- _Exercise prompt_
Type out every line of the data again, exactly.

##### Provided material

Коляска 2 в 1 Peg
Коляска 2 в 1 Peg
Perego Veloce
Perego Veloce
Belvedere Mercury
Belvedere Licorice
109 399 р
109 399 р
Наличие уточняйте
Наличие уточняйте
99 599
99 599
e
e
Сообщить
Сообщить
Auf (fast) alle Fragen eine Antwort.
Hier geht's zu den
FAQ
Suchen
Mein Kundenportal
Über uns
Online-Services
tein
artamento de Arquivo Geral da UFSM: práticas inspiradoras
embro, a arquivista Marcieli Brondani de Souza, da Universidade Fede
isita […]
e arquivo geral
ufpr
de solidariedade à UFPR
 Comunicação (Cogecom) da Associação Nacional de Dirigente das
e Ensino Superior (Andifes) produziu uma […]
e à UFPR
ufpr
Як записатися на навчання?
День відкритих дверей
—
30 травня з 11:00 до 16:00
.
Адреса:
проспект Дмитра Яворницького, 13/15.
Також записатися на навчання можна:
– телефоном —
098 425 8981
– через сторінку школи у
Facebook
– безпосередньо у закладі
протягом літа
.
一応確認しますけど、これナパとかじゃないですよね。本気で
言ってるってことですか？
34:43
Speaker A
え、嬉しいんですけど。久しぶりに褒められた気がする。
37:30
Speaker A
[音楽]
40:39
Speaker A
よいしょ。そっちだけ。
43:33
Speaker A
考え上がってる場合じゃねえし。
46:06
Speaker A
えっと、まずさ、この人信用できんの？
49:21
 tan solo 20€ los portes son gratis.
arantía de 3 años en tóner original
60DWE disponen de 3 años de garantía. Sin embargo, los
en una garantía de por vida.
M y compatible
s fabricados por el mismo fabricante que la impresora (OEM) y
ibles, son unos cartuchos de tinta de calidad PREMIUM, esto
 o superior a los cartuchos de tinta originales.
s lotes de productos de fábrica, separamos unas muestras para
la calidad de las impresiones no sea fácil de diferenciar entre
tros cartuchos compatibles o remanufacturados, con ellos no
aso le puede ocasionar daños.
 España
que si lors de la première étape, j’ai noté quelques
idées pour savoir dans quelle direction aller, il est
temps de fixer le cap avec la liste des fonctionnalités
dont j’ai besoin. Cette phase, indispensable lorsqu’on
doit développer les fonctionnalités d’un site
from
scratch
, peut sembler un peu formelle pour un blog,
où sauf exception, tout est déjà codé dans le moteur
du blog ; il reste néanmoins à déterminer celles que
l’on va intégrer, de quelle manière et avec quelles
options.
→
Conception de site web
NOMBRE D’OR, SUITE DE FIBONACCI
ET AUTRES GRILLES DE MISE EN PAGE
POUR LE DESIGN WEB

##########

- _Solution below_
Коляска 2 в 1 Peg
Коляска 2 в 1 Peg
Perego Veloce
Perego Veloce
Belvedere Mercury
Belvedere Licorice
109 399 р
109 399 р
Наличие уточняйте
Наличие уточняйте
99 599
99 599
e
e
Сообщить
Сообщить
Auf (fast) alle Fragen eine Antwort.
Hier geht's zu den
FAQ
Suchen
Mein Kundenportal
Über uns
Online-Services
tein
artamento de Arquivo Geral da UFSM: práticas inspiradoras
embro, a arquivista Marcieli Brondani de Souza, da Universidade Fede
isita […]
e arquivo geral
ufpr
de solidariedade à UFPR
 Comunicação (Cogecom) da Associação Nacional de Dirigente das
e Ensino Superior (Andifes) produziu uma […]
e à UFPR
ufpr
Як записатися на навчання?
День відкритих дверей
—
30 травня з 11:00 до 16:00
.
Адреса:
проспект Дмитра Яворницького, 13/15.
Також записатися на навчання можна:
– телефоном —
098 425 8981
– через сторінку школи у
Facebook
– безпосередньо у закладі
протягом літа
.
一応確認しますけど、これナパとかじゃないですよね。本気で
言ってるってことですか？
34:43
Speaker A
え、嬉しいんですけど。久しぶりに褒められた気がする。
37:30
Speaker A
[音楽]
40:39
Speaker A
よいしょ。そっちだけ。
43:33
Speaker A
考え上がってる場合じゃねえし。
46:06
Speaker A
えっと、まずさ、この人信用できんの？
49:21
 tan solo 20€ los portes son gratis.
arantía de 3 años en tóner original
60DWE disponen de 3 años de garantía. Sin embargo, los
en una garantía de por vida.
M y compatible
s fabricados por el mismo fabricante que la impresora (OEM) y
ibles, son unos cartuchos de tinta de calidad PREMIUM, esto
 o superior a los cartuchos de tinta originales.
s lotes de productos de fábrica, separamos unas muestras para
la calidad de las impresiones no sea fácil de diferenciar entre
tros cartuchos compatibles o remanufacturados, con ellos no
aso le puede ocasionar daños.
 España
que si lors de la première étape, j’ai noté quelques
idées pour savoir dans quelle direction aller, il est
temps de fixer le cap avec la liste des fonctionnalités
dont j’ai besoin. Cette phase, indispensable lorsqu’on
doit développer les fonctionnalités d’un site
from
scratch
, peut sembler un peu formelle pour un blog,
où sauf exception, tout est déjà codé dans le moteur
du blog ; il reste néanmoins à déterminer celles que
l’on va intégrer, de quelle manière et avec quelles
options.
→
Conception de site web
NOMBRE D’OR, SUITE DE FIBONACCI
ET AUTRES GRILLES DE MISE EN PAGE
POUR LE DESIGN WEB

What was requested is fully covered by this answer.